* [Directions for this task]: Nothing but the lines from the line with "38: (660, 513, 1.11)" through the end of the data is to be copied, and each is to be copied exactly.

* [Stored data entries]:

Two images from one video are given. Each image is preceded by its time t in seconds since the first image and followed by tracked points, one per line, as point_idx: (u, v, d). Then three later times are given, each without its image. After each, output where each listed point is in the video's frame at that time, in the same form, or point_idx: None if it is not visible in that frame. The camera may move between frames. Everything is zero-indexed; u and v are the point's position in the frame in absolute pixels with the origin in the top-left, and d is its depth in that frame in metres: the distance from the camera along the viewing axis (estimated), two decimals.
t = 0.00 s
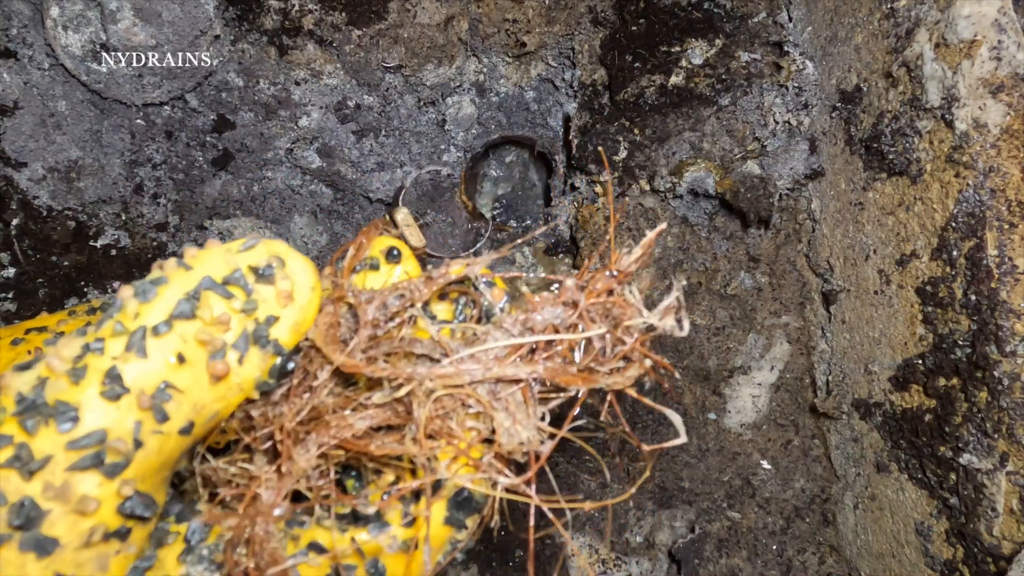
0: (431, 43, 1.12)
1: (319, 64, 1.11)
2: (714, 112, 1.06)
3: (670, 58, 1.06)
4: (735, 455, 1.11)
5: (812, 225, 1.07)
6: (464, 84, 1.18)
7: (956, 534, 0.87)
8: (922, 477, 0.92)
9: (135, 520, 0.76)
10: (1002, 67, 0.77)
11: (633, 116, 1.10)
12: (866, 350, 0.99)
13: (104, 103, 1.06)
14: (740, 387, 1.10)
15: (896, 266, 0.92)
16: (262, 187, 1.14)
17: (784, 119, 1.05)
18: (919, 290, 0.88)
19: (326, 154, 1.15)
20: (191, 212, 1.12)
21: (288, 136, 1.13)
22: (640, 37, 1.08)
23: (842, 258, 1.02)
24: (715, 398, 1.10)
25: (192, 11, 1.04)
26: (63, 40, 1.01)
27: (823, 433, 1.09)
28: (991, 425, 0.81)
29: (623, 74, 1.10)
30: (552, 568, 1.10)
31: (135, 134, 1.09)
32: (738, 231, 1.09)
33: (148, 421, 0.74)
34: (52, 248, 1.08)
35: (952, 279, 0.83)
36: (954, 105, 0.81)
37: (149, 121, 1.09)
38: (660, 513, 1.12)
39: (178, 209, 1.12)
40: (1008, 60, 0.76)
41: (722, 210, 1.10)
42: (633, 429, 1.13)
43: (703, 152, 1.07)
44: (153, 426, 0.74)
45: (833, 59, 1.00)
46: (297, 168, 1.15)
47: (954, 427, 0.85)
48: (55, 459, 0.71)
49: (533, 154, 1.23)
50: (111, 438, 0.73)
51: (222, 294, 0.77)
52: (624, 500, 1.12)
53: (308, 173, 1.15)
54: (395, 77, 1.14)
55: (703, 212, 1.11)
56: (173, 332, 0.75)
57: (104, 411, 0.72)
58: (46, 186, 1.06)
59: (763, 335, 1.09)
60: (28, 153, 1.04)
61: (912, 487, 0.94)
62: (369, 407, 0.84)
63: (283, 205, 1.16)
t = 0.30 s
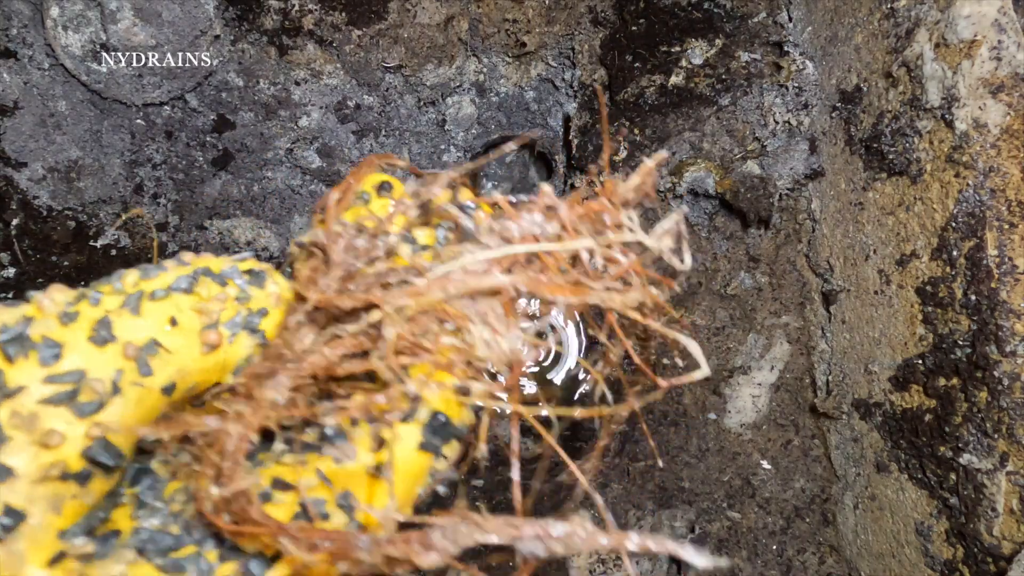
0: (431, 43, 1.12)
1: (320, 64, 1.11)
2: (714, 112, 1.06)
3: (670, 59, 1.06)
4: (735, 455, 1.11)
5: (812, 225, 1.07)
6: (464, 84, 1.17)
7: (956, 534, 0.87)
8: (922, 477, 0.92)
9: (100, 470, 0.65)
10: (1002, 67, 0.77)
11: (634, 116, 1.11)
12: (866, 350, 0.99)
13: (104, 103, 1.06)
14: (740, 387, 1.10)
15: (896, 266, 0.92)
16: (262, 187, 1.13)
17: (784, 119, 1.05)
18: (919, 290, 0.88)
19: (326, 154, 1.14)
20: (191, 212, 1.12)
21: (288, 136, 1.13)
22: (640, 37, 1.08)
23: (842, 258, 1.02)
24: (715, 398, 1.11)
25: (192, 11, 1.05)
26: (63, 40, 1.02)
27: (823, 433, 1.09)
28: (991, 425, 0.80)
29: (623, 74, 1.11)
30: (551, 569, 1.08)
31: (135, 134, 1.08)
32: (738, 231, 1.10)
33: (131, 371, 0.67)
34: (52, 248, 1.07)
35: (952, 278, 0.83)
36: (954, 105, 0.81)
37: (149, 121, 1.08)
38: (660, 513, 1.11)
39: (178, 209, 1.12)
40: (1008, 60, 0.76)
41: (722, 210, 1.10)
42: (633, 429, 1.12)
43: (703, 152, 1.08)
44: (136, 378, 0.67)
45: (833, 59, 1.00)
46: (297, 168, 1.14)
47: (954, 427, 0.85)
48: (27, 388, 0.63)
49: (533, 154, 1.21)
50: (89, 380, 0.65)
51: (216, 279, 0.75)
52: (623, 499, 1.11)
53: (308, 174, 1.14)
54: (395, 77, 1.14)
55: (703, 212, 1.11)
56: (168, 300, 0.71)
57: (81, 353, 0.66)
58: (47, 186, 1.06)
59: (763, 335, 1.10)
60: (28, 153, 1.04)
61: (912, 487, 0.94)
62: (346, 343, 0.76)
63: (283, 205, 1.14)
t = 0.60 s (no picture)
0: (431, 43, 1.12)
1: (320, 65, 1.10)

* [Reply]:
38: (660, 513, 1.11)
39: (178, 209, 1.12)
40: (1008, 60, 0.76)
41: (722, 210, 1.10)
42: (633, 429, 1.12)
43: (703, 152, 1.08)
44: (136, 378, 0.67)
45: (833, 59, 1.00)
46: (297, 168, 1.14)
47: (954, 427, 0.85)
48: (27, 388, 0.63)
49: (533, 154, 1.21)
50: (89, 380, 0.65)
51: (216, 279, 0.75)
52: (623, 499, 1.11)
53: (308, 174, 1.14)
54: (395, 77, 1.14)
55: (703, 212, 1.11)
56: (168, 300, 0.71)
57: (81, 353, 0.66)
58: (47, 186, 1.06)
59: (763, 335, 1.10)
60: (28, 153, 1.04)
61: (912, 487, 0.94)
62: (346, 343, 0.76)
63: (283, 205, 1.14)
t = 0.60 s (no picture)
0: (431, 43, 1.12)
1: (320, 65, 1.10)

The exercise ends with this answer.